> _PROMPT_: In the records that follow, find each line with "inputs" and pull it out.

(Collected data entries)

··········

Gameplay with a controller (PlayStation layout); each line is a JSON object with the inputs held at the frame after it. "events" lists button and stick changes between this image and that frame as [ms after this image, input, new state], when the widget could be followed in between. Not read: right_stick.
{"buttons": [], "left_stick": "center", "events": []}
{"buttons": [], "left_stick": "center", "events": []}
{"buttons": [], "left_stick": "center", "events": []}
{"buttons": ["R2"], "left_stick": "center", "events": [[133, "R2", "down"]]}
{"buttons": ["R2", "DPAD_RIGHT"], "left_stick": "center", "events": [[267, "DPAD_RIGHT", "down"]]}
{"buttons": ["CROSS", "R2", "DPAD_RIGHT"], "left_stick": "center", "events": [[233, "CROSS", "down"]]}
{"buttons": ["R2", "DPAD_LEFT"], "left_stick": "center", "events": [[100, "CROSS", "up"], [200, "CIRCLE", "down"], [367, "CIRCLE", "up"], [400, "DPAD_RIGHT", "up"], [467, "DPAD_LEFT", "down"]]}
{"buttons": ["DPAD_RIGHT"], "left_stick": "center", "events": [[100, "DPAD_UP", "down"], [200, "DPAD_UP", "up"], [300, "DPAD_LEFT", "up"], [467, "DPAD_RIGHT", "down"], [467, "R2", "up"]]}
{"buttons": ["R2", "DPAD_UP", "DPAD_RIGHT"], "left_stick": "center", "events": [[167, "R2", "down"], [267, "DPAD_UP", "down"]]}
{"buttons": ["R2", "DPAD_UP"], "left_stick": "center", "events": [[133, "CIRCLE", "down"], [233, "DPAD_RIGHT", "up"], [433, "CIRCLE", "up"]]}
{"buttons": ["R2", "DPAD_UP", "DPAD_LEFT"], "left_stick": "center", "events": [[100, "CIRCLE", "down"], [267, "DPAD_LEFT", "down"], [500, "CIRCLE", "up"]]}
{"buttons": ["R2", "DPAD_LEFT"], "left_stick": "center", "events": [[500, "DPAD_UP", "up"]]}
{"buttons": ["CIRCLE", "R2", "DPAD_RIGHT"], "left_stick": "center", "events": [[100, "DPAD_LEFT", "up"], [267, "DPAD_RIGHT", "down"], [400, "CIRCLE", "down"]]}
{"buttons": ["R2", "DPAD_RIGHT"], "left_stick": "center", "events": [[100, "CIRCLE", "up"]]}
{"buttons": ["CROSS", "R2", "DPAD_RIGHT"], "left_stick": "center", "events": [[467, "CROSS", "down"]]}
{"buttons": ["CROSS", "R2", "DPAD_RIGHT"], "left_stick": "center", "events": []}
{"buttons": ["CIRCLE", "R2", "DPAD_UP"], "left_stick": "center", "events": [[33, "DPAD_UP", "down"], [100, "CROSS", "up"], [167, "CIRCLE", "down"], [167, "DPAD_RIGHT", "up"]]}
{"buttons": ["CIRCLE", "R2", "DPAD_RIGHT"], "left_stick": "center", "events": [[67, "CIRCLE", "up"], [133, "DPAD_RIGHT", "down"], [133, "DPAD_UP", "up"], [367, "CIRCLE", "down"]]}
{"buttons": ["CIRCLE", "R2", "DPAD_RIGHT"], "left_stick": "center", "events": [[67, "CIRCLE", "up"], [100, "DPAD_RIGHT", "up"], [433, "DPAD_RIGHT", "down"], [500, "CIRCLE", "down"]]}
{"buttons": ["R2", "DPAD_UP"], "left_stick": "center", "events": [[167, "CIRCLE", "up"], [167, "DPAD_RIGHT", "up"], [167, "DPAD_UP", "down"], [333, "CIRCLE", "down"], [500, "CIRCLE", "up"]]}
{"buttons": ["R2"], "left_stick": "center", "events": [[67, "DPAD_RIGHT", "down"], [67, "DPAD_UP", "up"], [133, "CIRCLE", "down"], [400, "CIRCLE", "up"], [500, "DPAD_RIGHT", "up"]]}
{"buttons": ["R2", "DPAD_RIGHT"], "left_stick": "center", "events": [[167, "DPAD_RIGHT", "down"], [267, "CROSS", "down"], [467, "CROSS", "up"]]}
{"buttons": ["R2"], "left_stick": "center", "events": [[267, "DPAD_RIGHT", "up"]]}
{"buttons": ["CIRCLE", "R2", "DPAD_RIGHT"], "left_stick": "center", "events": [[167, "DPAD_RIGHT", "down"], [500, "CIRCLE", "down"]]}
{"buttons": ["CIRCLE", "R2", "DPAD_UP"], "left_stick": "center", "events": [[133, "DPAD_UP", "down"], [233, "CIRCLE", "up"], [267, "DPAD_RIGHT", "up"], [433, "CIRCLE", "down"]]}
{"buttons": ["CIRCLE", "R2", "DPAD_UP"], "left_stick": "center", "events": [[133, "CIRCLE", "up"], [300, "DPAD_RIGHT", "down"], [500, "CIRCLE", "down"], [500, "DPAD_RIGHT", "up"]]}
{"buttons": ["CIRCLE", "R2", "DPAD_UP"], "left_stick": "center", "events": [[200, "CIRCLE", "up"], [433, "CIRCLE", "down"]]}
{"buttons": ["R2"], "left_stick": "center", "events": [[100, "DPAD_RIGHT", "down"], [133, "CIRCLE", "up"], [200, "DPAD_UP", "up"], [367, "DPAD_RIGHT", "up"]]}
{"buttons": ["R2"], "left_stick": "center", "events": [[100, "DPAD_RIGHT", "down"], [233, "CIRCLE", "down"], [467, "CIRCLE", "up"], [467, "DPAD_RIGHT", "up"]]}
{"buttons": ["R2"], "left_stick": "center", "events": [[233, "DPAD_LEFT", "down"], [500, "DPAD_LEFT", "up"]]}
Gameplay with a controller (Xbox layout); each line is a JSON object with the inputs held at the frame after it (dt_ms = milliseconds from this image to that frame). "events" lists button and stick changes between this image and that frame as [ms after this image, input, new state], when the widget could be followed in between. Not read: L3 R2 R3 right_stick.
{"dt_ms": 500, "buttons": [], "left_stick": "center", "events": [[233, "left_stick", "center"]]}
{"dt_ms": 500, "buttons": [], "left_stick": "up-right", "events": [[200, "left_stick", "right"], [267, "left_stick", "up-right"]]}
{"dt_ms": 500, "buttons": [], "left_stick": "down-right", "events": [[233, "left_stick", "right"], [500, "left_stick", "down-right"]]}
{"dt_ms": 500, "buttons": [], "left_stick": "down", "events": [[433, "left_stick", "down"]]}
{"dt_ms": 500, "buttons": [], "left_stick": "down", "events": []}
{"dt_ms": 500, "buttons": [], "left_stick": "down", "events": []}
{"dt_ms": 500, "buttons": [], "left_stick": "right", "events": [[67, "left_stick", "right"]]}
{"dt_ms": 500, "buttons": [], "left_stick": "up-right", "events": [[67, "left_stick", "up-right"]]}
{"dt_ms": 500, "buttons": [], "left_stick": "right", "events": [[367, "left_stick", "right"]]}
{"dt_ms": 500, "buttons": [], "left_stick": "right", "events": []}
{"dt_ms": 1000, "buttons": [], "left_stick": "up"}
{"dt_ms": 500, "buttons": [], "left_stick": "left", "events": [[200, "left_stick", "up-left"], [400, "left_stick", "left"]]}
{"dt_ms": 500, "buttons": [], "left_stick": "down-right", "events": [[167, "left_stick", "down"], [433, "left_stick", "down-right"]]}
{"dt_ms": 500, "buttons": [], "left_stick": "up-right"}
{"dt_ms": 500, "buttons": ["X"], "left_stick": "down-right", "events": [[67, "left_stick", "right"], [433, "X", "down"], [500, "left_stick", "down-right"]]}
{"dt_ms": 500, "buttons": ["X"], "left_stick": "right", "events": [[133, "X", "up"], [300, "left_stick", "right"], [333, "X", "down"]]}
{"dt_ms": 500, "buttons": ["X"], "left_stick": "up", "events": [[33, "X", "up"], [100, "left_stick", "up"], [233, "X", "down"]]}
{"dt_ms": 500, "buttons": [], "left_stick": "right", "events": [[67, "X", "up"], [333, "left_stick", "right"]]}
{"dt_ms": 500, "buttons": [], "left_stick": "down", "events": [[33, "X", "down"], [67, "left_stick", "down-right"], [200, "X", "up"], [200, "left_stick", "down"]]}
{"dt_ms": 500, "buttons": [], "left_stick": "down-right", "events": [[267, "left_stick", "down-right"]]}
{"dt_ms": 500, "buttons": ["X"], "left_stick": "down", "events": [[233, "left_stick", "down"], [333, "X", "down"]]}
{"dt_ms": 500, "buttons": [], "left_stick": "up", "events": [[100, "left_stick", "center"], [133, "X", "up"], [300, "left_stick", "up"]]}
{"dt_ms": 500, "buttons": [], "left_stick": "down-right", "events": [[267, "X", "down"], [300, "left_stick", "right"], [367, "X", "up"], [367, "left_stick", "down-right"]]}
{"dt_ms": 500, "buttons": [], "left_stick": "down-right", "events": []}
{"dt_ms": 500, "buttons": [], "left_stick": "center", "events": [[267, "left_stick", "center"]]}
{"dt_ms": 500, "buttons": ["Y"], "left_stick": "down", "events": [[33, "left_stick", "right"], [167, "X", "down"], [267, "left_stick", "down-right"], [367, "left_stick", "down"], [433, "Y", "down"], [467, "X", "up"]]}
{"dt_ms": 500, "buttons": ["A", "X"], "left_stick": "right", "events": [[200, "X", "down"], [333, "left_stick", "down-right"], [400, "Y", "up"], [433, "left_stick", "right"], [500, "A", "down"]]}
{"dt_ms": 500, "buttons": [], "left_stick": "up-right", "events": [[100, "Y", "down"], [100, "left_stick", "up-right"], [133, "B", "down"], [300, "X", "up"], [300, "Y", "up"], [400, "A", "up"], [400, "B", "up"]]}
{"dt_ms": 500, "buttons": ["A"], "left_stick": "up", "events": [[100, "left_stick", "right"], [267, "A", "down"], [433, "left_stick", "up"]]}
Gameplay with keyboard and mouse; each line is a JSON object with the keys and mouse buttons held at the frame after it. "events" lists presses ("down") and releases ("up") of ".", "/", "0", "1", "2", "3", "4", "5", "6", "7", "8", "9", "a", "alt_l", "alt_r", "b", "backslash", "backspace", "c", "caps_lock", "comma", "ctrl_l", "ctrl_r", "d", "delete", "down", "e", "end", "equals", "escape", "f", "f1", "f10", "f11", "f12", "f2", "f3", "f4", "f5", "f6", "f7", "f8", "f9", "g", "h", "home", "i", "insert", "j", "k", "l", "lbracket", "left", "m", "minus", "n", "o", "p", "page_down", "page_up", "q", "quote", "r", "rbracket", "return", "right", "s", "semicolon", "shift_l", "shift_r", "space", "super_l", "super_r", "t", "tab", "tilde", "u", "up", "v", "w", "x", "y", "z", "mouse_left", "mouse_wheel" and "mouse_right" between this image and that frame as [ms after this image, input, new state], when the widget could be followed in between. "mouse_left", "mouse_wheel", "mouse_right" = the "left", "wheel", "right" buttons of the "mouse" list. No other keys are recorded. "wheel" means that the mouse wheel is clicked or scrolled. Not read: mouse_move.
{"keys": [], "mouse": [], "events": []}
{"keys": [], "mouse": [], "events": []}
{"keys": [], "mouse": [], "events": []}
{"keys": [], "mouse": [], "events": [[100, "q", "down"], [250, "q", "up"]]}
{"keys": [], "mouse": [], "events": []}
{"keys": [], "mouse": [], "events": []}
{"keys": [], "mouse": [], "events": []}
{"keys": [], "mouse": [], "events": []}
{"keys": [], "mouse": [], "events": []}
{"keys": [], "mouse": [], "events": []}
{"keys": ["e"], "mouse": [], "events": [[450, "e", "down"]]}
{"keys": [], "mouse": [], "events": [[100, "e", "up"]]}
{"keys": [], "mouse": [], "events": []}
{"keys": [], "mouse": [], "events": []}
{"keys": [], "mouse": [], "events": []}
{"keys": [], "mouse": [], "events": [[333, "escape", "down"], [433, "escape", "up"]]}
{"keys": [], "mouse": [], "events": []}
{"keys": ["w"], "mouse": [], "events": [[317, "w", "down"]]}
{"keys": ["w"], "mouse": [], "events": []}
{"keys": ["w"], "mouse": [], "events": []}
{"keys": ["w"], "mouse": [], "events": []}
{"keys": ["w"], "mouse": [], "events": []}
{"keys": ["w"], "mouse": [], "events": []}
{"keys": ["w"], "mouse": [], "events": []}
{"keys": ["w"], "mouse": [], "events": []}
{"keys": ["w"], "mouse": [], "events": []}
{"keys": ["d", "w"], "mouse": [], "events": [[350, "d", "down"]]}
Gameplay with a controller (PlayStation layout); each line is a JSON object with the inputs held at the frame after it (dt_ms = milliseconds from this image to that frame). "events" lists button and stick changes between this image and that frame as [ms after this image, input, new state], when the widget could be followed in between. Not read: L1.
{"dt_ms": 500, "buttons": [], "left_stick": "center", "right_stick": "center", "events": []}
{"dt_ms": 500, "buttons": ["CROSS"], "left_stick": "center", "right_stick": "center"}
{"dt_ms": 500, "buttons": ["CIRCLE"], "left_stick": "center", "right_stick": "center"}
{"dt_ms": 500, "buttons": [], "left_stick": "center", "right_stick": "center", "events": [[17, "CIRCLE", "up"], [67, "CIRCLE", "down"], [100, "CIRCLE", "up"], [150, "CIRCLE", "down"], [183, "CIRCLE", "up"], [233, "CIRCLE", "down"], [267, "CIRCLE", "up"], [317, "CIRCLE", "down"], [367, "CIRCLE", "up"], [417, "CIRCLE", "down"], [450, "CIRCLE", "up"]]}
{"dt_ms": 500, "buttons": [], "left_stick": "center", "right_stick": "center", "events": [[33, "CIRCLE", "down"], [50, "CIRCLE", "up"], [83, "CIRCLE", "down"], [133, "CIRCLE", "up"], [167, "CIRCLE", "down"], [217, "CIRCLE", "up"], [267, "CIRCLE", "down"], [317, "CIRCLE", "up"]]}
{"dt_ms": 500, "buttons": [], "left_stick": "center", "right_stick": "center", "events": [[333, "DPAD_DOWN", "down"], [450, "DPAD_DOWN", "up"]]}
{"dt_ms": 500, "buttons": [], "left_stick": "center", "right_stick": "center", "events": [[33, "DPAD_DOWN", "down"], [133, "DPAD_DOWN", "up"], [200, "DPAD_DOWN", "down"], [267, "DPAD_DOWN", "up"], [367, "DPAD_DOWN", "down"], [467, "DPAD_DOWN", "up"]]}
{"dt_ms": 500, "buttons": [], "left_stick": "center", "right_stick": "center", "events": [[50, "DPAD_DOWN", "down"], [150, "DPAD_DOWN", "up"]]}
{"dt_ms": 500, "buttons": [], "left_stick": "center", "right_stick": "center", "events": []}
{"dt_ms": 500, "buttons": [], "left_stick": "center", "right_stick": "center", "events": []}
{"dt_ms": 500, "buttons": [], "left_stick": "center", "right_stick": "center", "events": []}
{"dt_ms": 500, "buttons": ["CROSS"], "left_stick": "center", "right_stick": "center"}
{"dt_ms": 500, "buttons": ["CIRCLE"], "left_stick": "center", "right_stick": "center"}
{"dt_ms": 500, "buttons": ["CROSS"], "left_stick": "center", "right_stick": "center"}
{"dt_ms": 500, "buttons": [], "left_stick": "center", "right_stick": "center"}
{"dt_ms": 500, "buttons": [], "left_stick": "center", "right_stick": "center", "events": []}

··········

> _SOLUTION TO THE EXERCISE_:
Gameplay with a controller (PlayStation layout); each line is a JSON object with the inputs held at the frame after it. "events" lists button and stick changes between this image and that frame as [ms after this image, input, new state], when the widget could be followed in between. Not read: right_stick.
Gameplay with a controller (Xbox layout); each line is a JSON object with the inputs held at the frame after it (dt_ms = milliseconds from this image to that frame). "events" lists button and stick changes between this image and that frame as [ms after this image, input, new state], when the widget could be followed in between. Not read: L3 R2 R3 right_stick.
Gameplay with a controller (PlayStation layout); each line is a JSON object with the inputs held at the frame after it (dt_ms = milliseconds from this image to that frame). "events" lists button and stick changes between this image and that frame as [ms after this image, input, new state], when the widget could be followed in between. Not read: L1.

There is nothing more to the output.